What the exercise asks: Locate "pen holder: present" in the listing. Transcribe the line that contains it and every line that follows, through the last, omitting all pictures.

Supplied material:

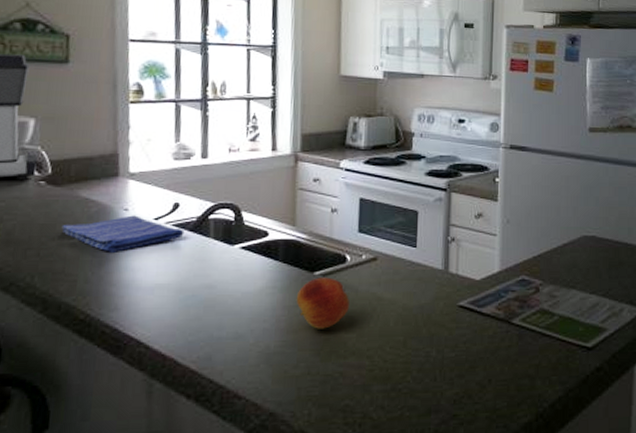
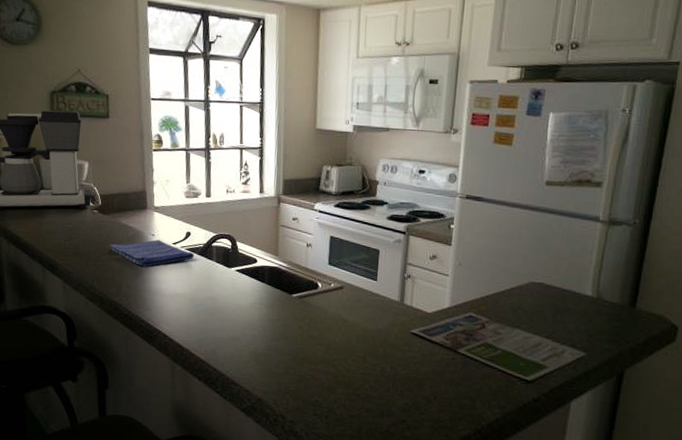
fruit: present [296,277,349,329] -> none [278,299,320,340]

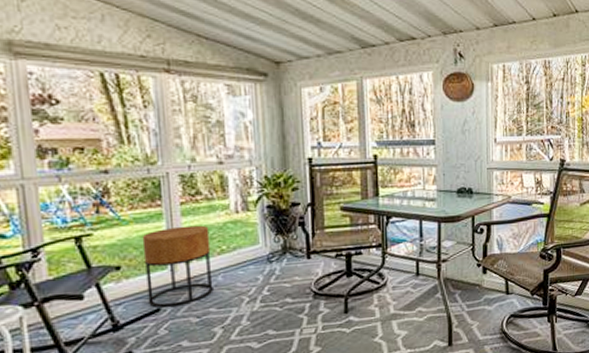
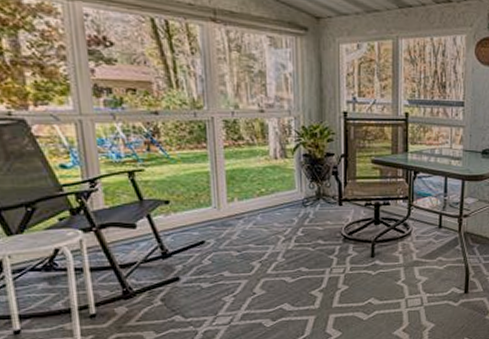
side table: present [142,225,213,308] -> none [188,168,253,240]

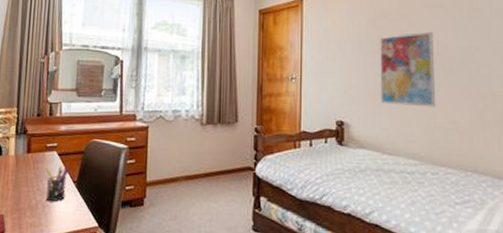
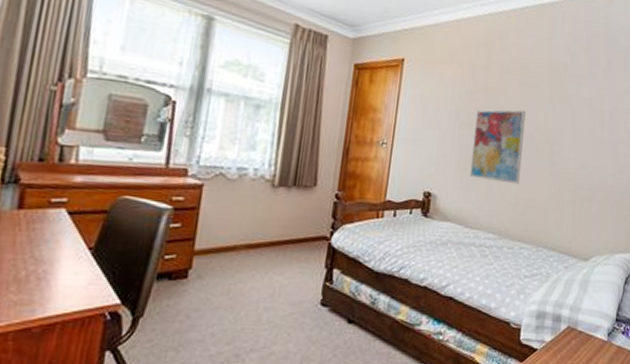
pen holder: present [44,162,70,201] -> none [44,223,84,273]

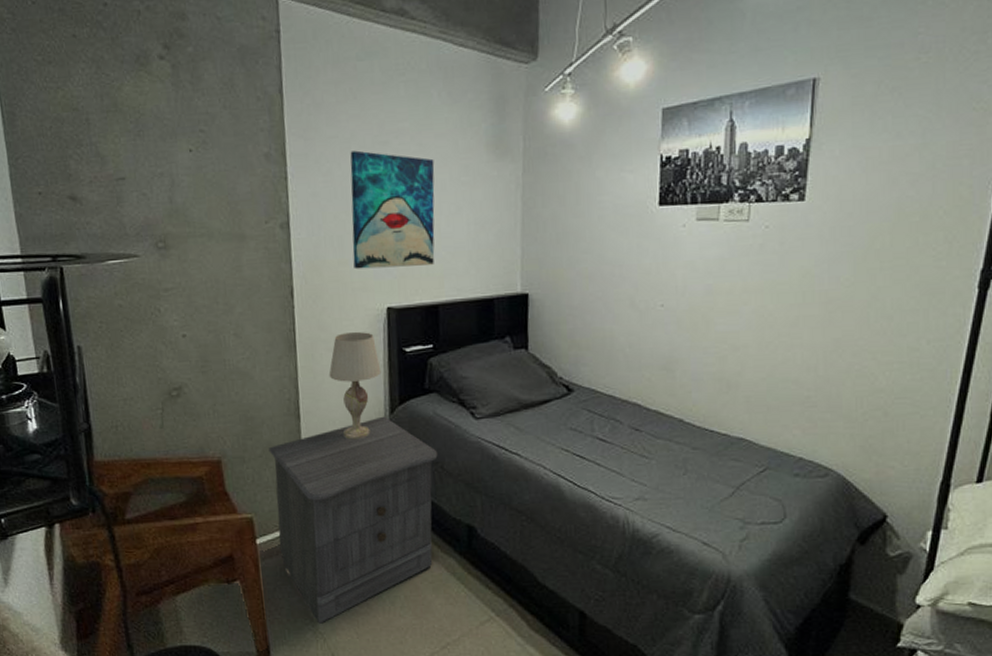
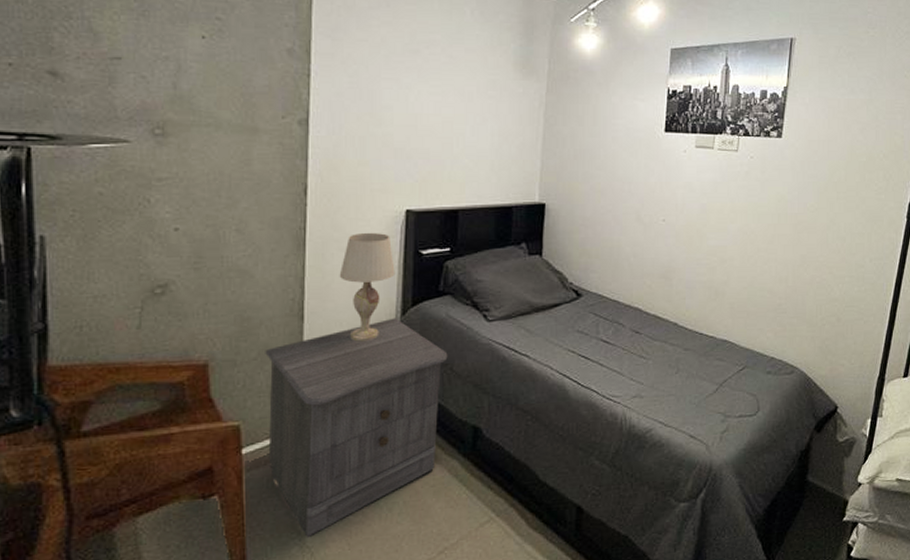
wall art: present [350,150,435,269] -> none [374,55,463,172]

The completed task:
pen holder: present [44,162,70,201] -> none [44,223,84,273]

wall art: present [350,150,435,269] -> none [374,55,463,172]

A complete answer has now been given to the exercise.